Ma c’è un altro modo “vero per definizione” di individuare la società ideale, basta pensare ai privilegiati della società reale e poi immaginare una società composta esclusivamente da loro. Una società dove tutti sono “privilegiati” è una società che rasenta la perfezione.
Poiché i teorici del privilegio maschile considerano i maschi come i soggetti privilegiati della nostra società, una società composta esclusivamente da loro come sarebbe?
Ebbene, dobbiamo capire cosa caratterizza il “maschio” per giungere ad una configurazione attendibile. Ebbene, una delle differenze tra i sessi più acclarate e con le maggiori ripercussioni nel vivere sociale è quella che riguarda la varianza nelle performance: in molti casi gli uomini primeggiano ma sono anche più presenti tra coloro che occupano l’ultimo rango.
Un mondo immaginario abitato solo da maschi ( ovvero da individui “privilegiati”) sarebbe probabilmente più ricco ma anche con più diseguaglianze, con più criminali, con più suicidi, con più barboni, eccetera.
Al contrario, il mondo abitato solo da donne ( ovvero da individui “penalizzati”) avrebbe probabilmente redditi pro-capite meno elevati ma anche livelli di povertà più contenuti.
Diciamo – tanto per rappresentarci meglio la situazione – che il mondo privilegiato dei maschi assomiglierebbe agli Stati Uniti mentre quello penalizzato delle femmine alla Svezia.Gli Stati Uniti sono più ricchi della Svezia ma anche più diseguali e caotici.

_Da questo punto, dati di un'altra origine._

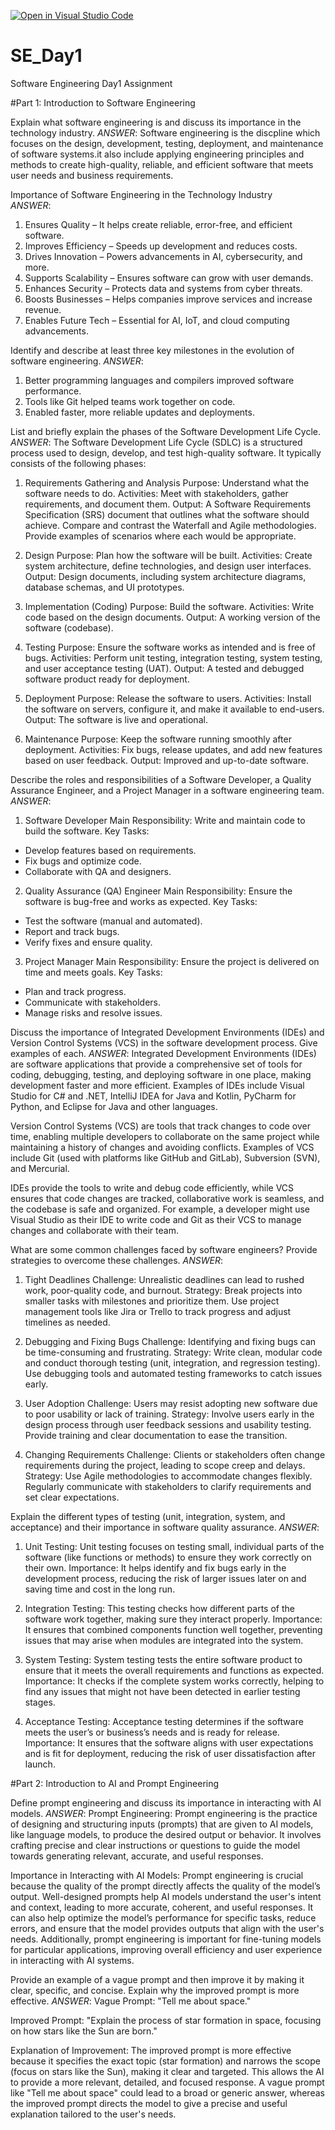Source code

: [![Open in Visual Studio Code](https://classroom.github.com/assets/open-in-vscode-2e0aaae1b6195c2367325f4f02e2d04e9abb55f0b24a779b69b11b9e10269abc.svg)](https://classroom.github.com/online_ide?assignment_repo_id=18407767&assignment_repo_type=AssignmentRepo)
# SE_Day1
Software Engineering Day1 Assignment

#Part 1: Introduction to Software Engineering

Explain what software engineering is and discuss its importance in the technology industry.
_ANSWER_:
Software engineering is the discpline which focuses on the design, development, testing, deployment, and maintenance of software systems.it also include applying engineering principles and methods to create high-quality, reliable, and efficient software that meets user needs and business requirements.



Importance of Software Engineering in the Technology Industry  
_ANSWER_:
1. Ensures Quality – It helps create reliable, error-free, and efficient software.  
2. Improves Efficiency – Speeds up development and reduces costs.  
3. Drives Innovation – Powers advancements in AI, cybersecurity, and more.  
4. Supports Scalability – Ensures software can grow with user demands.  
5. Enhances Security – Protects data and systems from cyber threats.  
6. Boosts Businesses – Helps companies improve services and increase revenue.  
7. Enables Future Tech – Essential for AI, IoT, and cloud computing advancements.



Identify and describe at least three key milestones in the evolution of software engineering.
_ANSWER_:
1. Better programming languages and compilers improved software performance.
2. Tools like Git helped teams work together on code.
3. Enabled faster, more reliable updates and deployments.



List and briefly explain the phases of the Software Development Life Cycle.
_ANSWER_:
The Software Development Life Cycle (SDLC) is a structured process used to design, develop, and test high-quality software. It typically consists of the following phases:
1. Requirements Gathering and Analysis
Purpose: Understand what the software needs to do.
Activities: Meet with stakeholders, gather requirements, and document them.
Output: A Software Requirements Specification (SRS) document that outlines what the software should achieve.
Compare and contrast the Waterfall and Agile methodologies. Provide examples of scenarios where each would be appropriate.

2. Design
Purpose: Plan how the software will be built.
Activities: Create system architecture, define technologies, and design user interfaces.
Output: Design documents, including system architecture diagrams, database schemas, and UI prototypes.

3. Implementation (Coding)
Purpose: Build the software.
Activities: Write code based on the design documents.
Output: A working version of the software (codebase).

4. Testing
Purpose: Ensure the software works as intended and is free of bugs.
Activities: Perform unit testing, integration testing, system testing, and user acceptance testing (UAT).
Output: A tested and debugged software product ready for deployment.

5. Deployment
Purpose: Release the software to users.
Activities: Install the software on servers, configure it, and make it available to end-users.
Output: The software is live and operational.

6. Maintenance
Purpose: Keep the software running smoothly after deployment.
Activities: Fix bugs, release updates, and add new features based on user feedback.
Output: Improved and up-to-date software.



Describe the roles and responsibilities of a Software Developer, a Quality Assurance Engineer, and a Project Manager in a software engineering team.
_ANSWER_:
1. Software Developer
Main Responsibility: Write and maintain code to build the software.
Key Tasks:
- Develop features based on requirements.
- Fix bugs and optimize code.
- Collaborate with QA and designers.

2. Quality Assurance (QA) Engineer
Main Responsibility: Ensure the software is bug-free and works as expected.
Key Tasks:
- Test the software (manual and automated).
- Report and track bugs.
- Verify fixes and ensure quality.

3. Project Manager
Main Responsibility: Ensure the project is delivered on time and meets goals.
Key Tasks:
- Plan and track progress.
- Communicate with stakeholders.
- Manage risks and resolve issues.



Discuss the importance of Integrated Development Environments (IDEs) and Version Control Systems (VCS) in the software development process. Give examples of each.
_ANSWER_:
Integrated Development Environments (IDEs) are software applications that provide a comprehensive set of tools for coding, debugging, testing, and deploying software in one place, making development faster and more efficient. Examples of IDEs include Visual Studio for C# and .NET, IntelliJ IDEA for Java and Kotlin, PyCharm for Python, and Eclipse for Java and other languages.

Version Control Systems (VCS) are tools that track changes to code over time, enabling multiple developers to collaborate on the same project while maintaining a history of changes and avoiding conflicts. Examples of VCS include Git (used with platforms like GitHub and GitLab), Subversion (SVN), and Mercurial.

IDEs provide the tools to write and debug code efficiently, while VCS ensures that code changes are tracked, collaborative work is seamless, and the codebase is safe and organized. For example, a developer might use Visual Studio as their IDE to write code and Git as their VCS to manage changes and collaborate with their team.



What are some common challenges faced by software engineers? Provide strategies to overcome these challenges.
_ANSWER_:
1. Tight Deadlines
Challenge: Unrealistic deadlines can lead to rushed work, poor-quality code, and burnout.
Strategy: Break projects into smaller tasks with milestones and prioritize them. Use project management tools like Jira or Trello to track progress and adjust timelines as needed.

2. Debugging and Fixing Bugs
Challenge: Identifying and fixing bugs can be time-consuming and frustrating.
Strategy: Write clean, modular code and conduct thorough testing (unit, integration, and regression testing). Use debugging tools and automated testing frameworks to catch issues early.

3. User Adoption
Challenge: Users may resist adopting new software due to poor usability or lack of training.
Strategy: Involve users early in the design process through user feedback sessions and usability testing. Provide training and clear documentation to ease the transition.

4. Changing Requirements
Challenge: Clients or stakeholders often change requirements during the project, leading to scope creep and delays.
Strategy: Use Agile methodologies to accommodate changes flexibly. Regularly communicate with stakeholders to clarify requirements and set clear expectations.



Explain the different types of testing (unit, integration, system, and acceptance) and their importance in software quality assurance.
_ANSWER_:
1. Unit Testing:
Unit testing focuses on testing small, individual parts of the software (like functions or methods) to ensure they work correctly on their own.
Importance: It helps identify and fix bugs early in the development process, reducing the risk of larger issues later on and saving time and cost in the long run.

2. Integration Testing:
This testing checks how different parts of the software work together, making sure they interact properly.
Importance: It ensures that combined components function well together, preventing issues that may arise when modules are integrated into the system.

3. System Testing:
System testing tests the entire software product to ensure that it meets the overall requirements and functions as expected.
Importance: It checks if the complete system works correctly, helping to find any issues that might not have been detected in earlier testing stages.

4. Acceptance Testing:
Acceptance testing determines if the software meets the user’s or business’s needs and is ready for release.
Importance: It ensures that the software aligns with user expectations and is fit for deployment, reducing the risk of user dissatisfaction after launch.


#Part 2: Introduction to AI and Prompt Engineering

Define prompt engineering and discuss its importance in interacting with AI models.
_ANSWER_:
Prompt Engineering:
Prompt engineering is the practice of designing and structuring inputs (prompts) that are given to AI models, like language models, to produce the desired output or behavior. It involves crafting precise and clear instructions or questions to guide the model towards generating relevant, accurate, and useful responses.

Importance in Interacting with AI Models:
Prompt engineering is crucial because the quality of the prompt directly affects the quality of the model’s output. Well-designed prompts help AI models understand the user's intent and context, leading to more accurate, coherent, and useful responses. It can also help optimize the model’s performance for specific tasks, reduce errors, and ensure that the model provides outputs that align with the user's needs. Additionally, prompt engineering is important for fine-tuning models for particular applications, improving overall efficiency and user experience in interacting with AI systems.



Provide an example of a vague prompt and then improve it by making it clear, specific, and concise. Explain why the improved prompt is more effective.
_ANSWER_:
Vague Prompt:
"Tell me about space."

Improved Prompt:
"Explain the process of star formation in space, focusing on how stars like the Sun are born."

Explanation of Improvement:
The improved prompt is more effective because it specifies the exact topic (star formation) and narrows the scope (focus on stars like the Sun), making it clear and targeted. This allows the AI to provide a more relevant, detailed, and focused response. A vague prompt like "Tell me about space" could lead to a broad or generic answer, whereas the improved prompt directs the model to give a precise and useful explanation tailored to the user's needs.
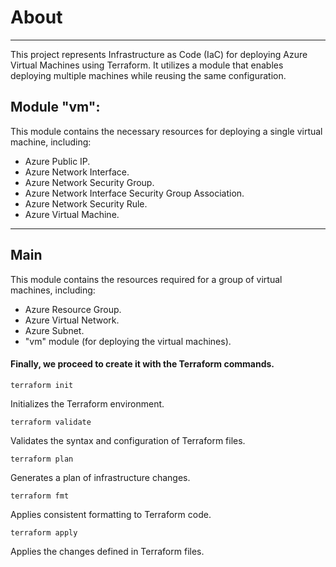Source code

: # About

------------

This project represents Infrastructure as Code (IaC) for deploying Azure Virtual Machines using Terraform. It utilizes a module that enables deploying multiple machines while reusing the same configuration.
## Module "vm":
This module contains the necessary resources for deploying a single virtual machine, including:

- Azure Public IP.
- Azure Network Interface.
- Azure Network Security Group.
- Azure Network Interface Security Group Association.
- Azure Network Security Rule.
- Azure Virtual Machine.


------------

## Main

This module contains the resources required for a group of virtual machines, including:

- Azure Resource Group.
- Azure Virtual Network.
- Azure Subnet.
- "vm" module (for deploying the virtual machines).

#### Finally, we proceed to create it with the Terraform commands.
    terraform init

Initializes the Terraform environment.

    terraform validate
	
Validates the syntax and configuration of Terraform files.

    terraform plan

 Generates a plan of infrastructure changes.

    terraform fmt
Applies consistent formatting to Terraform code.

    terraform apply

Applies the changes defined in Terraform files.






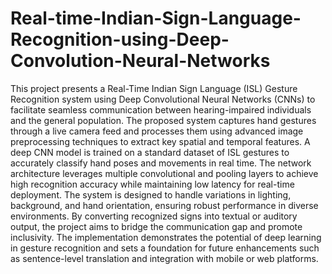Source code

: # Real-time-Indian-Sign-Language-Recognition-using-Deep-Convolution-Neural-Networks

This project presents a Real-Time Indian Sign Language (ISL) Gesture Recognition system using Deep Convolutional Neural Networks (CNNs) to facilitate seamless communication between hearing-impaired individuals and the general population. The proposed system captures hand gestures through a live camera feed and processes them using advanced image preprocessing techniques to extract key spatial and temporal features.
A deep CNN model is trained on a standard dataset of ISL gestures to accurately classify hand poses and movements in real time. The network architecture leverages multiple convolutional and pooling layers to achieve high recognition accuracy while maintaining low latency for real-time deployment. The system is designed to handle variations in lighting, background, and hand orientation, ensuring robust performance in diverse environments.
By converting recognized signs into textual or auditory output, the project aims to bridge the communication gap and promote inclusivity. The implementation demonstrates the potential of deep learning in gesture recognition and sets a foundation for future enhancements such as sentence-level translation and integration with mobile or web platforms.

Chiunque vorrebbe nascere in un mondo di privilegiati piuttosto che in un mondo di penalizzati, è ovvio. Affermare che gli uomini hanno un privilegio significa sostanzialmente affermare che gli Stati Uniti sono meglio della Svezia.
Questa affermazione confligge in modo patente con le conclusioni del modello di John Rawls.
Infatti, è essenzialmente contraddittorio invidiare la condizione maschile, essenzialmente più soggetta ai rischi, e poi, dietro un velo d’ignoranza, optare per un mondo meno rischioso.
Personalmente, darei ancora una chance a John Rawls, per quanto questo autore non mi abbia mai convinto fino in fondo, e getterei dalla torre il concetto di “privilegio maschile”, che mi convince ancora meno.
Anche perché non faccio fatica a comprendere la genesi “perversa” di un concetto tanto problematico.
Chi frequenta il mondo delle élite tocca con mano ogni giorno quanto la presenza maschile sia sovrabbondante,ancora oggi dopo decenni di battaglie femministe. La semplice constatazione di questo fatto avulso da tutto il resto ci porta a concludere che il maschio sia un privilegiato.
Se a concepire una teoria del privilegio fosse stato invece un appartenente alle classi subalterne, una volta constatata l’assenza di donne in quei gironi infernali avrebbe probabilmente parlato di “privilegio femminile”.
Naturalmente, il mestiere di “concepire teorie” tocca agli accademici: la loro notoria frequentazione delle élite e l’altrettanto noto distacco dal mondo degli ultimi li spinge inevitabilmente a parlare solo ed esclusivamente di “privilegio maschile”.